→ Fragmento seleccionado:

Una de las innovaciones más llamativas de los últimos años en carretera ha terminado fuera de competición
Un sistema con lógica total para el pavé
El sistema permitía adaptar la presión de las cubiertas en tiempo real según el terreno
En carreras como la París-Roubaix, donde se alternan sectores de adoquín extremadamente irregulares con tramos de asfalto rápido, la ventaja era evidente. Presiones más bajas para ganar tracción y confort en el pavé y presiones más altas para maximizar eficiencia en carretera.

Visma lo adopta… y gana con ello
El sistema no solo se probó, también ganó en el máximo nivel
Los resultados no tardaron en llegar. En 2025, Pauline Ferrand-Prévot ganó la París-Roubaix Femmes utilizando esta tecnología, explotando precisamente su capacidad de adaptación al terreno. También se vio en otras victorias y actuaciones destacadas del equipo, consolidando la percepción de que podía marcar diferencias reales.

→ Tareas del ejercicio:
1. Reproduzca el fragmento sobre el sistema de presión de las cubiertas, todo lo que va desde "Una de las innovaciones" hasta "eficiencia en carretera.", y sustituya "pavé" por "adoquinado".
2. Prosiga el texto sobre el sistema de ajuste de presión de las cubiertas a partir de su última oración.

→ Datos de entrada:
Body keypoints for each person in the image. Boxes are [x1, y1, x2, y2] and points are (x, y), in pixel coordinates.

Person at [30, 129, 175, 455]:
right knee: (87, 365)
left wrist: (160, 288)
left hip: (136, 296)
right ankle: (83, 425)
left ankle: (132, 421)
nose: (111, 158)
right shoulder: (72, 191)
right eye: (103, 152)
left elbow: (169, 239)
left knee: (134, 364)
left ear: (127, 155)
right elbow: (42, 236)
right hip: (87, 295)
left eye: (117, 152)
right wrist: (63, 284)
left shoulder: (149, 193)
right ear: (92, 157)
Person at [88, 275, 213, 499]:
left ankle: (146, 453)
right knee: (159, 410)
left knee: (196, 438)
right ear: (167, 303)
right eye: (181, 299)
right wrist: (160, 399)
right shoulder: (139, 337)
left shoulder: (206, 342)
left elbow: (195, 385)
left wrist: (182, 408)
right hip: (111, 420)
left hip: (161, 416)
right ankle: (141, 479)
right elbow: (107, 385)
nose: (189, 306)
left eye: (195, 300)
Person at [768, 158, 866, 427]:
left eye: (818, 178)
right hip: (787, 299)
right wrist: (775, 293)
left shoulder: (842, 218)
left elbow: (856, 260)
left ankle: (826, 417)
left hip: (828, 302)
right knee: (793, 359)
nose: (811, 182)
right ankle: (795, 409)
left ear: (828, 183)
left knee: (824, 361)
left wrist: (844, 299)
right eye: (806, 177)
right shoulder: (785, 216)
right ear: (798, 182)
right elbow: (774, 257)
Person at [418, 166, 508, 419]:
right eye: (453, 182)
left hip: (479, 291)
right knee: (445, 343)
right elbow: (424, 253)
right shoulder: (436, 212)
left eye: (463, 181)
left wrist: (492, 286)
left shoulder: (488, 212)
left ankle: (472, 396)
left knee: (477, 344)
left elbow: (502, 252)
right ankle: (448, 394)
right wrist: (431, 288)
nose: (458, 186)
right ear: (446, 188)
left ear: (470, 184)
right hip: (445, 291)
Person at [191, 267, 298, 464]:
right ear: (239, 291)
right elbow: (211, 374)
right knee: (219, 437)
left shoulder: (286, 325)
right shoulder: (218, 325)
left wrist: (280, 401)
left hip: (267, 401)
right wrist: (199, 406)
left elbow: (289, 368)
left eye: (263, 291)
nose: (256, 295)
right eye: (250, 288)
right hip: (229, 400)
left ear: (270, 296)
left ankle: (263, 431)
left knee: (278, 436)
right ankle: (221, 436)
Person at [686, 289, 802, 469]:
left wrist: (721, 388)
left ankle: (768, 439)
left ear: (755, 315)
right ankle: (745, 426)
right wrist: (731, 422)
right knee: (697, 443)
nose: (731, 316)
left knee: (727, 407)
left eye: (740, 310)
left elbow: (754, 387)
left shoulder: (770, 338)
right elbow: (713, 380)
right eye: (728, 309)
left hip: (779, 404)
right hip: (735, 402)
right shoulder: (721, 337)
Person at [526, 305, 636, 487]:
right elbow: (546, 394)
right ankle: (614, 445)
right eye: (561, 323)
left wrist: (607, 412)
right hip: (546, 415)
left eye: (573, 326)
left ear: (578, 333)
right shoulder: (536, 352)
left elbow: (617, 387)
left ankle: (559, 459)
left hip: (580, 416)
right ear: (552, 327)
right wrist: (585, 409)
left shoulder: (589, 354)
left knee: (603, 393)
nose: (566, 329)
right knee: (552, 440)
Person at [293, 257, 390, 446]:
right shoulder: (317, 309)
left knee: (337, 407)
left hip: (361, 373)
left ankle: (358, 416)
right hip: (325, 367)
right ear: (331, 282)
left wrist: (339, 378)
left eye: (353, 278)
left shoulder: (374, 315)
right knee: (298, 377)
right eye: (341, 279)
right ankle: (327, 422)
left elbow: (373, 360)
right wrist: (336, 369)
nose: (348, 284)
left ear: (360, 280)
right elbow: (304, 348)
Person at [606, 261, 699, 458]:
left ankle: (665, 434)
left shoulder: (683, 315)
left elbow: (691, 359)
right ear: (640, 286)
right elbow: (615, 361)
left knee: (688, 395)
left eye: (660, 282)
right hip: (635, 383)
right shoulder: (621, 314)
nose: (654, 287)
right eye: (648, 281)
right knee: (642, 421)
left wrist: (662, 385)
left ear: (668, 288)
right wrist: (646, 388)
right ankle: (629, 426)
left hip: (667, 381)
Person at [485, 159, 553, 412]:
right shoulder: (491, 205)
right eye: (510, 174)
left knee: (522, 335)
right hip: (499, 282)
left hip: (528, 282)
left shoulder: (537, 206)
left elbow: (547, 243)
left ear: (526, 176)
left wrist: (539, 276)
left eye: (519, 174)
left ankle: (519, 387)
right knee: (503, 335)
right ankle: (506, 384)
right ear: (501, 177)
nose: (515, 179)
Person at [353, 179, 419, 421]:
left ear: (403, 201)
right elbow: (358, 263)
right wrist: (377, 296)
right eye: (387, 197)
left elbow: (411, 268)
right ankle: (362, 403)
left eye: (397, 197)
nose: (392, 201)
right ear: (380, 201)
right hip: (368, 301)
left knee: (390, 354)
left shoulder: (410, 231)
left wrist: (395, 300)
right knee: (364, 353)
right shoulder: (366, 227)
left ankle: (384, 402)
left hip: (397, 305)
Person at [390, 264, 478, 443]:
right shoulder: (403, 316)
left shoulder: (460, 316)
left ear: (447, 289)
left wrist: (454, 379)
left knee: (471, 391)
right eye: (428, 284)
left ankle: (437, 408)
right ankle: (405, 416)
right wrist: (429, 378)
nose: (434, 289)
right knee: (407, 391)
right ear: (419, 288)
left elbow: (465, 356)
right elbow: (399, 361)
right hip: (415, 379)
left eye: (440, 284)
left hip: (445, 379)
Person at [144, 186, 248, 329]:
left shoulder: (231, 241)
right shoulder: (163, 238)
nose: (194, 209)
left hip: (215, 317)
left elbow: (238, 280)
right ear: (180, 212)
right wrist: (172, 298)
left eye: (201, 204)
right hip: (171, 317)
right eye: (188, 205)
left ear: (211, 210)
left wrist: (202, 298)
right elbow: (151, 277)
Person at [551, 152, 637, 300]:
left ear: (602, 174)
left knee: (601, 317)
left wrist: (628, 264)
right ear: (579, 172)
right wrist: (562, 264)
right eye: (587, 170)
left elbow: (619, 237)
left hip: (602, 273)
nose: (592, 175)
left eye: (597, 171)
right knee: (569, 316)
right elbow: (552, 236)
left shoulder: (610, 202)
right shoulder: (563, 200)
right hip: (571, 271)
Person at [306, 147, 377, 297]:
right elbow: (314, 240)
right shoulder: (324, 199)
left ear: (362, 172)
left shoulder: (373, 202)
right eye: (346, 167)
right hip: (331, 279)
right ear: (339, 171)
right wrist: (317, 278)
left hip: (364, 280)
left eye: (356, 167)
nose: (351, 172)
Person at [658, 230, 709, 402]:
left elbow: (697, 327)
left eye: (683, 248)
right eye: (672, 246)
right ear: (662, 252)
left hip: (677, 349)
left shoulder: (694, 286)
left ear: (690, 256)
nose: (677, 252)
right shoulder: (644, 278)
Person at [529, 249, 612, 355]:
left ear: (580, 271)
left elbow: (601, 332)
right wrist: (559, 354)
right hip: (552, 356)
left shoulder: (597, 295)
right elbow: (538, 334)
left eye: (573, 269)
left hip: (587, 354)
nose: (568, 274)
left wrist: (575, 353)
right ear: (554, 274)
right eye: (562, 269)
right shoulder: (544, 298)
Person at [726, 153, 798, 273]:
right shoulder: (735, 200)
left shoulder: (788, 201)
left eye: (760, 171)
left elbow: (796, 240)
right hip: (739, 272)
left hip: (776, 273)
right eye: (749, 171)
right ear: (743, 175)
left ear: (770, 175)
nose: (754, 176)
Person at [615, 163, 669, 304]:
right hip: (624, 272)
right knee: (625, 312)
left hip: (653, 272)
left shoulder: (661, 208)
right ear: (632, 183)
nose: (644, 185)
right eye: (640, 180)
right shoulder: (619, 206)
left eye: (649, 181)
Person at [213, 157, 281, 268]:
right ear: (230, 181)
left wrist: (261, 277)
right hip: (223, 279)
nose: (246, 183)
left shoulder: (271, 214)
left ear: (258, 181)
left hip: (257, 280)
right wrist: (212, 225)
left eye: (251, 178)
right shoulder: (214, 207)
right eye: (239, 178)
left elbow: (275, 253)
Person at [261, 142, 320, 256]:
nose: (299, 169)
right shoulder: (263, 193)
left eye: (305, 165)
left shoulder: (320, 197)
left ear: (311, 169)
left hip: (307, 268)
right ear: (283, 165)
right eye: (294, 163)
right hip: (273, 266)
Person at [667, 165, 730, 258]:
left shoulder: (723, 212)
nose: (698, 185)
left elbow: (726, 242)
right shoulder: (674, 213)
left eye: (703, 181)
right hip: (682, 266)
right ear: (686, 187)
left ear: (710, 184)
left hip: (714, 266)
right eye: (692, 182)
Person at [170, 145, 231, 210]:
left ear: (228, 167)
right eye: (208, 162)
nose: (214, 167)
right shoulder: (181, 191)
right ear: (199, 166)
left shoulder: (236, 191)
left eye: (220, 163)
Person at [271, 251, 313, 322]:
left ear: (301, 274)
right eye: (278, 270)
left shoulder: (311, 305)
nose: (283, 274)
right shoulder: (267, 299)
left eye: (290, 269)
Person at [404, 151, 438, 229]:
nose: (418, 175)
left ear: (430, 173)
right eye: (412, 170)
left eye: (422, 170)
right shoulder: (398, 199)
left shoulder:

→ Respuestas del ejercicio:
1.
Una de las innovaciones más llamativas de los últimos años en carretera ha terminado fuera de competición
Un sistema con lógica total para el adoquinado
El sistema permitía adaptar la presión de las cubiertas en tiempo real según el terreno
En carreras como la París-Roubaix, donde se alternan sectores de adoquín extremadamente irregulares con tramos de asfalto rápido, la ventaja era evidente. Presiones más bajas para ganar tracción y confort en el adoquinado y presiones más altas para maximizar eficiencia en carretera.

2.
Un producto adelantado a su tiempo… pero sin mercado
Su alto precio y nicho de uso limitaron su viabilidad comercial
A esto se sumaba su aplicación muy específica. Más allá de escenarios como Roubaix o ciertas pruebas de gravel, su utilidad práctica para el usuario medio era limitada. Esa combinación de precio elevado y mercado estrecho acabó pasando factura.
En enero de 2026, la empresa neerlandesa Gravaa se declaró en quiebra tras no lograr el volumen de pedidos necesario .

El equipo sigue apostando por él… incluso tras la quiebra
Visma continuó usándolo y entrenando con el sistema pensando en Roubaix
De hecho, llegaron a competir con él en pruebas previas como el GP Denain, sin ningún tipo de restricción. Todo indicaba que volverían a emplearlo en el “Infierno del Norte”.
La UCI interviene a última hora
La prohibición llegó apenas dos semanas antes de Roubaix
La decisión llegó sin aviso previo y a escasos días de una de las carreras donde más sentido tenía su uso. Desde el equipo, su responsable de rendimiento Mathieu Heijboer calificó la situación como “una verdadera pena” y dejó entrever que la decisión no era casual.

El conflicto: disponibilidad comercial vs ventaja competitiva
La UCI argumenta que no todos los equipos pueden acceder a la tecnología
Según el organismo, tras analizar la situación tras la quiebra de Gravaa, se concluyó que ya no era posible adquirir el sistema, lo que generaba una desigualdad tecnológica significativa. Especialmente en una carrera como Roubaix, donde su impacto podía ser determinante.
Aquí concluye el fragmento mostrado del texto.